YOUR GOAL: Give an exact copy of the data that follows, but none of its pictures.

Top of MATERIAL TO PROCESS

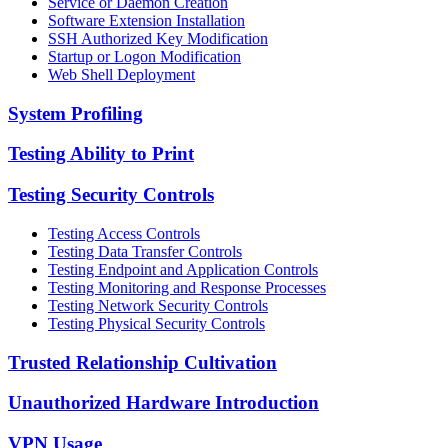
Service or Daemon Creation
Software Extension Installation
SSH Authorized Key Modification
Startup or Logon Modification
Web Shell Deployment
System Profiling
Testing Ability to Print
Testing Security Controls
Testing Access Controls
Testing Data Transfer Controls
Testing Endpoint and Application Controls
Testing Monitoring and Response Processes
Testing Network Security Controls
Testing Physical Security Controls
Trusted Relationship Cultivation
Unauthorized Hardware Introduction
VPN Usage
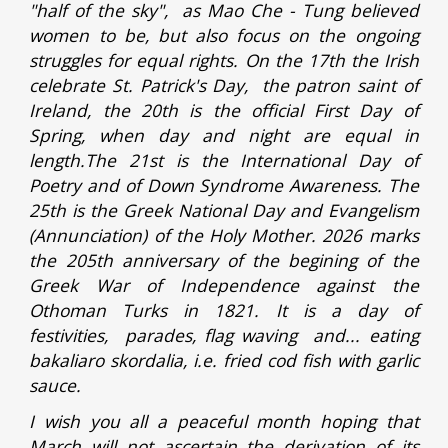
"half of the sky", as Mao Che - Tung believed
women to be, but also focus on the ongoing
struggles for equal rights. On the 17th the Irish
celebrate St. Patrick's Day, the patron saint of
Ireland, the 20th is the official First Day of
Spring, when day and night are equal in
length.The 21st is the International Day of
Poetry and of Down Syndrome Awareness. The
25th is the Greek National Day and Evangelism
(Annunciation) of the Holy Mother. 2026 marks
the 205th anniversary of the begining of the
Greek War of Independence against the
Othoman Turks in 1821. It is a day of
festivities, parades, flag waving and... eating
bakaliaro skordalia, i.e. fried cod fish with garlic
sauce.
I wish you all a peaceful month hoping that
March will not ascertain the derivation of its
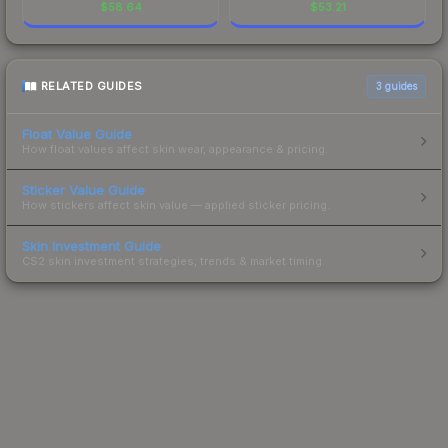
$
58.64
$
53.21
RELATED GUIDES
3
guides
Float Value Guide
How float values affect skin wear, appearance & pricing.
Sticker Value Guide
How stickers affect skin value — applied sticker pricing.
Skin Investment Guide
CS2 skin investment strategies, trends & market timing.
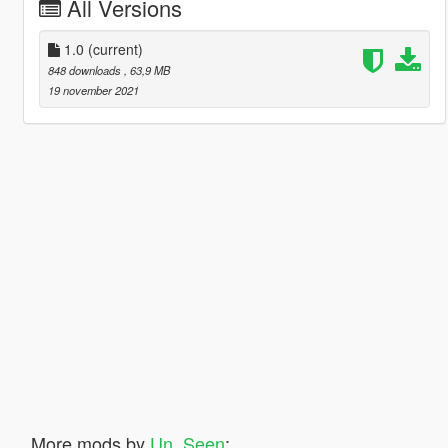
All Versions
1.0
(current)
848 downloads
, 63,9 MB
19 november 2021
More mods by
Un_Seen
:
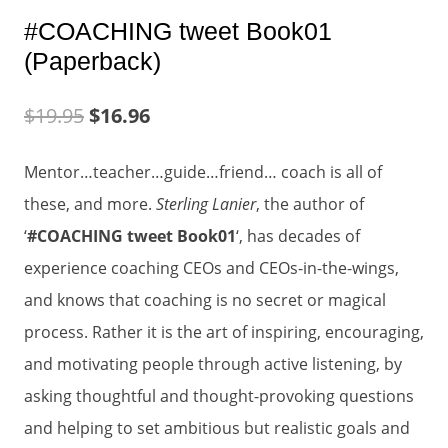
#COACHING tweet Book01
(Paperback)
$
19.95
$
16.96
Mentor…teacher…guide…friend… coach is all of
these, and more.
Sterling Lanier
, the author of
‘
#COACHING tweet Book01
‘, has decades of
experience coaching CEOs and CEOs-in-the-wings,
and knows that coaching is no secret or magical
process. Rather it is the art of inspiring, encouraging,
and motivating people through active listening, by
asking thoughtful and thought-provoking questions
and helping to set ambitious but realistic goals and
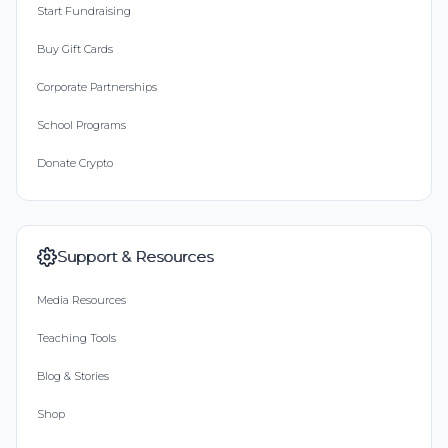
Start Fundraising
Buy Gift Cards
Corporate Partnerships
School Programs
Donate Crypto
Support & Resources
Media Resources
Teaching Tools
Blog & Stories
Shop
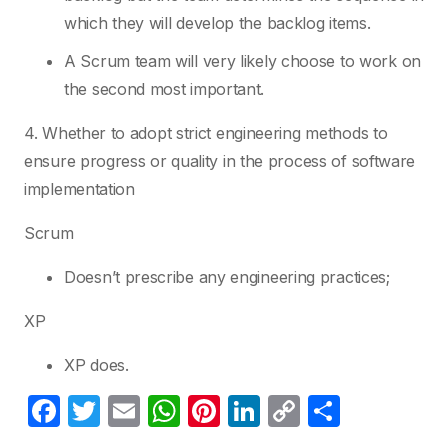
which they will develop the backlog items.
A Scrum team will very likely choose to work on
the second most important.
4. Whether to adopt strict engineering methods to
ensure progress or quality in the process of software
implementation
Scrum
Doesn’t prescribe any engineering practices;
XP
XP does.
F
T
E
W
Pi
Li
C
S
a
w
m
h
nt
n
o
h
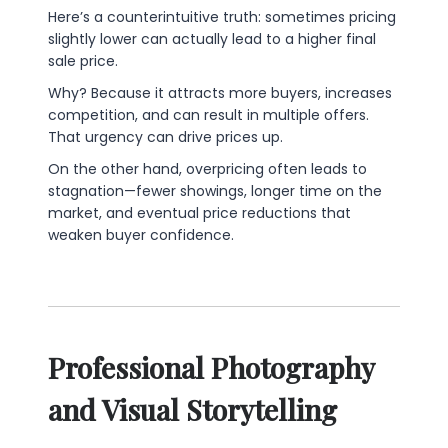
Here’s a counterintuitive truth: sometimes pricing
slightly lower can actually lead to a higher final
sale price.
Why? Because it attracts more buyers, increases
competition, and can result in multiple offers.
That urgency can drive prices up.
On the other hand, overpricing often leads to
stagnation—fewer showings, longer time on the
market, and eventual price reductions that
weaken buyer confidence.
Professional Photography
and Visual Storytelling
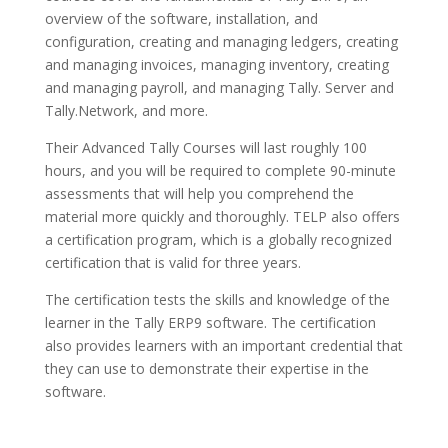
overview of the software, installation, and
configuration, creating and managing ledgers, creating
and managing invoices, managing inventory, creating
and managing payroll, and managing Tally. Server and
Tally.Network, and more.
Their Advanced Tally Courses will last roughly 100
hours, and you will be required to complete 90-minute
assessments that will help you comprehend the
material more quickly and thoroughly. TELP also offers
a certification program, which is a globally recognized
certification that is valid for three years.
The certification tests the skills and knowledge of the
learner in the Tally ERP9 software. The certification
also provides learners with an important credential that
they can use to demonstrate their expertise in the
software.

Bottom of MATERIAL TO PROCESS

SOLUTION FOR THIS EXERCISE:
Service or Daemon Creation
Software Extension Installation
SSH Authorized Key Modification
Startup or Logon Modification
Web Shell Deployment
System Profiling
Testing Ability to Print
Testing Security Controls
Testing Access Controls
Testing Data Transfer Controls
Testing Endpoint and Application Controls
Testing Monitoring and Response Processes
Testing Network Security Controls
Testing Physical Security Controls
Trusted Relationship Cultivation
Unauthorized Hardware Introduction
VPN Usage
"half of the sky", as Mao Che - Tung believed
women to be, but also focus on the ongoing
struggles for equal rights. On the 17th the Irish
celebrate St. Patrick's Day, the patron saint of
Ireland, the 20th is the official First Day of
Spring, when day and night are equal in
length.The 21st is the International Day of
Poetry and of Down Syndrome Awareness. The
25th is the Greek National Day and Evangelism
(Annunciation) of the Holy Mother. 2026 marks
the 205th anniversary of the begining of the
Greek War of Independence against the
Othoman Turks in 1821. It is a day of
festivities, parades, flag waving and... eating
bakaliaro skordalia, i.e. fried cod fish with garlic
sauce.
I wish you all a peaceful month hoping that
March will not ascertain the derivation of its
$
58.64
$
53.21
RELATED GUIDES
3
guides
Float Value Guide
How float values affect skin wear, appearance & pricing.
Sticker Value Guide
How stickers affect skin value — applied sticker pricing.
Skin Investment Guide
CS2 skin investment strategies, trends & market timing.
All Versions
1.0
(current)
848 downloads
, 63,9 MB
19 november 2021
More mods by
Un_Seen
:
#COACHING tweet Book01
(Paperback)
$
19.95
$
16.96
Mentor…teacher…guide…friend… coach is all of
these, and more.
Sterling Lanier
, the author of
‘
#COACHING tweet Book01
‘, has decades of
experience coaching CEOs and CEOs-in-the-wings,
and knows that coaching is no secret or magical
process. Rather it is the art of inspiring, encouraging,
and motivating people through active listening, by
asking thoughtful and thought-provoking questions
and helping to set ambitious but realistic goals and
Start Fundraising
Buy Gift Cards
Corporate Partnerships
School Programs
Donate Crypto
Support & Resources
Media Resources
Teaching Tools
Blog & Stories
Shop
which they will develop the backlog items.
A Scrum team will very likely choose to work on
the second most important.
4. Whether to adopt strict engineering methods to
ensure progress or quality in the process of software
implementation
Scrum
Doesn’t prescribe any engineering practices;
XP
XP does.
F
T
E
W
Pi
Li
C
S
a
w
m
h
nt
n
o
h
Here’s a counterintuitive truth: sometimes pricing
slightly lower can actually lead to a higher final
sale price.
Why? Because it attracts more buyers, increases
competition, and can result in multiple offers.
That urgency can drive prices up.
On the other hand, overpricing often leads to
stagnation—fewer showings, longer time on the
market, and eventual price reductions that
weaken buyer confidence.
Professional Photography
and Visual Storytelling
overview of the software, installation, and
configuration, creating and managing ledgers, creating
and managing invoices, managing inventory, creating
and managing payroll, and managing Tally. Server and
Tally.Network, and more.
Their Advanced Tally Courses will last roughly 100
hours, and you will be required to complete 90-minute
assessments that will help you comprehend the
material more quickly and thoroughly. TELP also offers
a certification program, which is a globally recognized
certification that is valid for three years.
The certification tests the skills and knowledge of the
learner in the Tally ERP9 software. The certification
also provides learners with an important credential that
they can use to demonstrate their expertise in the
software.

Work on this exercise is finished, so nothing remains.